:: RECORDS TO PROCESS

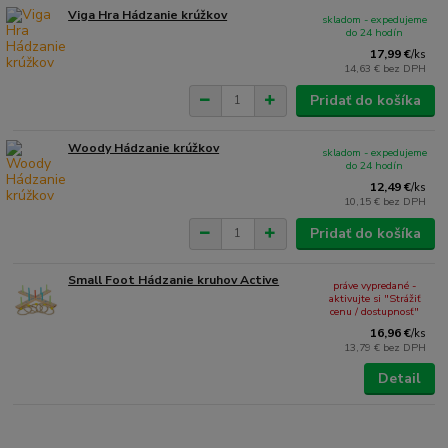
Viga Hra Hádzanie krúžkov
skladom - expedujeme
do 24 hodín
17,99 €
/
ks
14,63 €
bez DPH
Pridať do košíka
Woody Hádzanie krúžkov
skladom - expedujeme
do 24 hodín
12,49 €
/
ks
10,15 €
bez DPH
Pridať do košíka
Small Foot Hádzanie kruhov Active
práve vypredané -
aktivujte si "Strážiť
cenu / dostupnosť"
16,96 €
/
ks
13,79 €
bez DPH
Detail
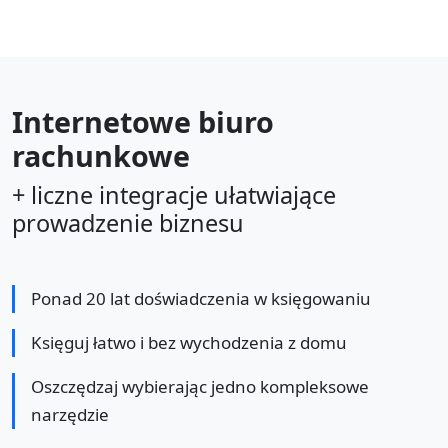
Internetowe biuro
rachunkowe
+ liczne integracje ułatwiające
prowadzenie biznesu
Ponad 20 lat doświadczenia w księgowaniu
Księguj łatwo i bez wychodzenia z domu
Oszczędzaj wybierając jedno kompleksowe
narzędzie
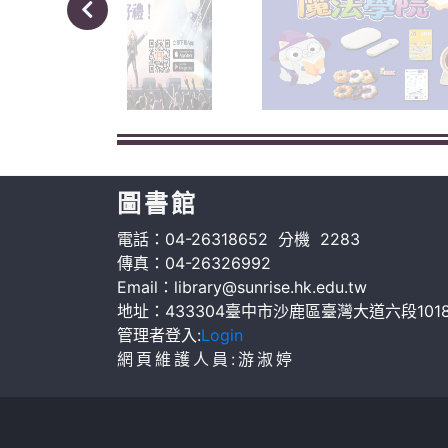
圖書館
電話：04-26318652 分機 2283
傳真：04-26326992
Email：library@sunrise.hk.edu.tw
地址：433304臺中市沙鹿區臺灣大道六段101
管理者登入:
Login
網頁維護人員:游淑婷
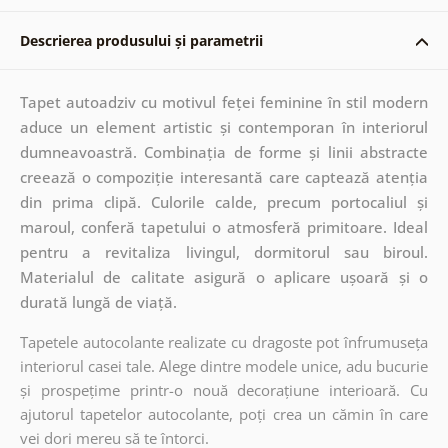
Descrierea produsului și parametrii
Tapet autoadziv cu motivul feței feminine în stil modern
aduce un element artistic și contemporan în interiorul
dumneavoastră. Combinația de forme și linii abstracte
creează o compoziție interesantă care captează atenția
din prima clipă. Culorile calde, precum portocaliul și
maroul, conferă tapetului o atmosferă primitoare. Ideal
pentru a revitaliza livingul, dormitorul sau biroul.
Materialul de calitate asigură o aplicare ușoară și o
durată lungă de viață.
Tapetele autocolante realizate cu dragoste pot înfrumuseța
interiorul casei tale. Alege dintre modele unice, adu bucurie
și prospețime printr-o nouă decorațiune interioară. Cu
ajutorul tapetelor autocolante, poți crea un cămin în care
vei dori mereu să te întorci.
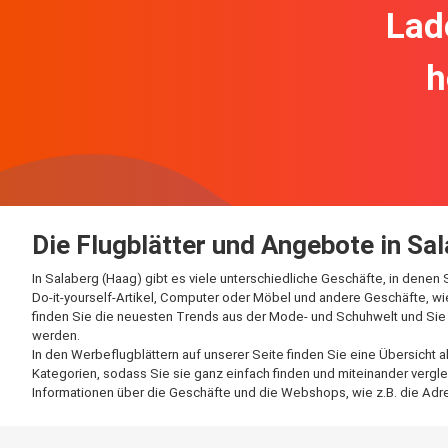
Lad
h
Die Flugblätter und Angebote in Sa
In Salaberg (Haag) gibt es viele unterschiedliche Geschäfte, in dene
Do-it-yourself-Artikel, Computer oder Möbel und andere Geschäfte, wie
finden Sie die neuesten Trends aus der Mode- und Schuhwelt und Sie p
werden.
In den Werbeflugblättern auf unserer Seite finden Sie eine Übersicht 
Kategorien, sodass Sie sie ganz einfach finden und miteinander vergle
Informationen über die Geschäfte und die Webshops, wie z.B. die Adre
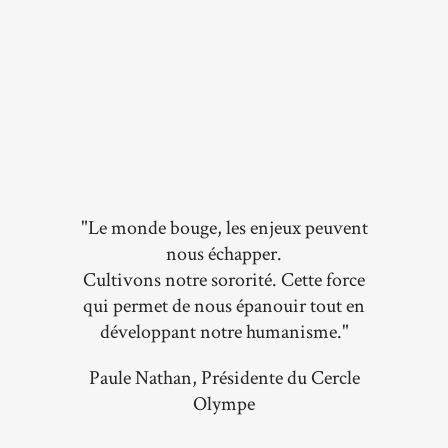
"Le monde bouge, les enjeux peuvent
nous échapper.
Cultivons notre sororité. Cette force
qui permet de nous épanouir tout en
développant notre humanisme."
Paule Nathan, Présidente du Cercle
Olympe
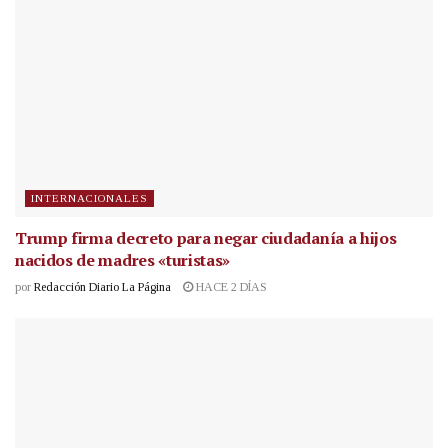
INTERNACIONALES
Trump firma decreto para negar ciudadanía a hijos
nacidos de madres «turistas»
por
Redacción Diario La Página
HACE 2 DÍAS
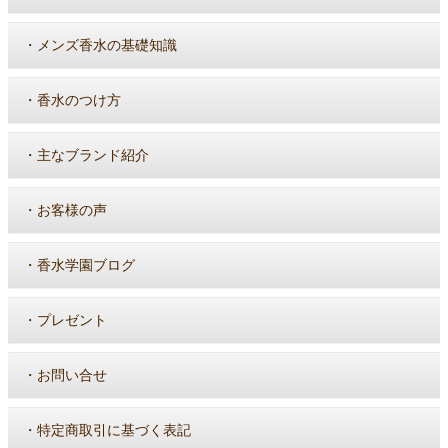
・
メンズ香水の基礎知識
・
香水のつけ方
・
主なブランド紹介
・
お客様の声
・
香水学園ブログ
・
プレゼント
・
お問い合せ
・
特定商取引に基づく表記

::::
:: RECORDS TO PROCESS

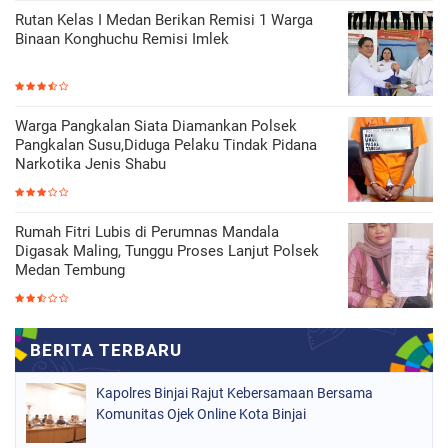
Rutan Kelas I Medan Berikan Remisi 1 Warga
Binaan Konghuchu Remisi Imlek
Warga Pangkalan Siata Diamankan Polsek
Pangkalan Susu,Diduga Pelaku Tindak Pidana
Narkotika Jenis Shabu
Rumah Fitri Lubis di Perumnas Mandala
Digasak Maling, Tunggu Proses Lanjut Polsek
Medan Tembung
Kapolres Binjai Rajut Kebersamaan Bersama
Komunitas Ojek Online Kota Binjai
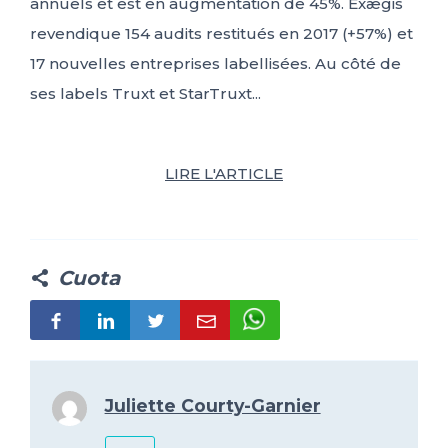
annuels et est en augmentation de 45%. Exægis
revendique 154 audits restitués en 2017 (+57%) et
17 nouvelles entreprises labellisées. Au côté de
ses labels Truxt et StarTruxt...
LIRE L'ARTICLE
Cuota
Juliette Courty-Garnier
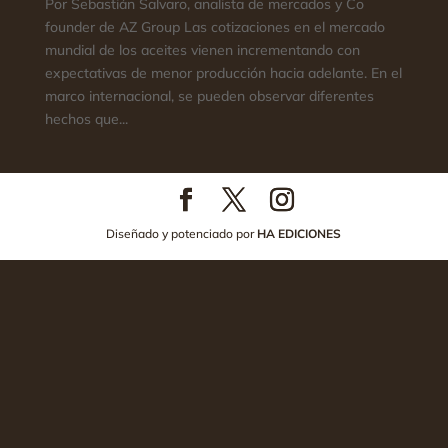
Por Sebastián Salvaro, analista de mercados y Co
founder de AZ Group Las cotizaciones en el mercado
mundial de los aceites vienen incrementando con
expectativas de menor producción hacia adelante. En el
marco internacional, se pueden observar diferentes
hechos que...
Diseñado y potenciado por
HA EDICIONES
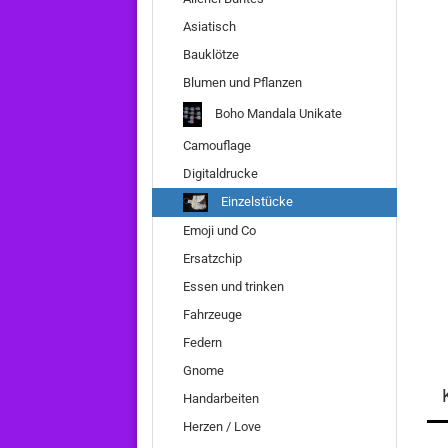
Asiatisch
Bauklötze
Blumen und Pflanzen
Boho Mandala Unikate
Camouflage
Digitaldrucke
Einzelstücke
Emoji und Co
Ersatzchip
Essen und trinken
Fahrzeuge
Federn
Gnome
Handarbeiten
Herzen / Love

::::
:: RECORDS TO PROCESS

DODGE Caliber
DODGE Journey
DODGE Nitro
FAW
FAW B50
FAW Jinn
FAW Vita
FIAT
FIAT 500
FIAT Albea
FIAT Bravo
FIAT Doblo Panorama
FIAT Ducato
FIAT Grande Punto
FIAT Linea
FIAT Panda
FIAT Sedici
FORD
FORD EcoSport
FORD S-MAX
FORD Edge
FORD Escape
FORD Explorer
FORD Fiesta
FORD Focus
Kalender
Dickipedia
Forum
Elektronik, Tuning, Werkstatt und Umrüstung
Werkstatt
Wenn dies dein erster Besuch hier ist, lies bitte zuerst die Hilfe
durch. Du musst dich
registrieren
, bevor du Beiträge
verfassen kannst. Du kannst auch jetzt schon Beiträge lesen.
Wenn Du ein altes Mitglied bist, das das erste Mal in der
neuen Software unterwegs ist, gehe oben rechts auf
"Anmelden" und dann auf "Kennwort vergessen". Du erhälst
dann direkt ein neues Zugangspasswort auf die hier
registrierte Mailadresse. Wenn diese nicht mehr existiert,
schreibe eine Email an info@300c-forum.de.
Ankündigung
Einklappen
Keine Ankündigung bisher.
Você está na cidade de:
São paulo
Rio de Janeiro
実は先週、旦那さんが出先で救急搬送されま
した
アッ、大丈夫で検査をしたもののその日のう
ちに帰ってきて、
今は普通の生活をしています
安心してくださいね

::::

WRITTEN TASK –
Copy the listing above exactly, but only from the line with "prowadzenie biznesu" through the line with "Descrierea produsului și parametrii", including those two lines and excluding any picture.

RESULT FOR THIS EXERCISE –
prowadzenie biznesu
Ponad 20 lat doświadczenia w księgowaniu
Księguj łatwo i bez wychodzenia z domu
Oszczędzaj wybierając jedno kompleksowe
narzędzie
圖書館
電話：04-26318652 分機 2283
傳真：04-26326992
Email：library@sunrise.hk.edu.tw
地址：433304臺中市沙鹿區臺灣大道六段101
管理者登入:
Login
網頁維護人員:游淑婷
Descrierea produsului și parametrii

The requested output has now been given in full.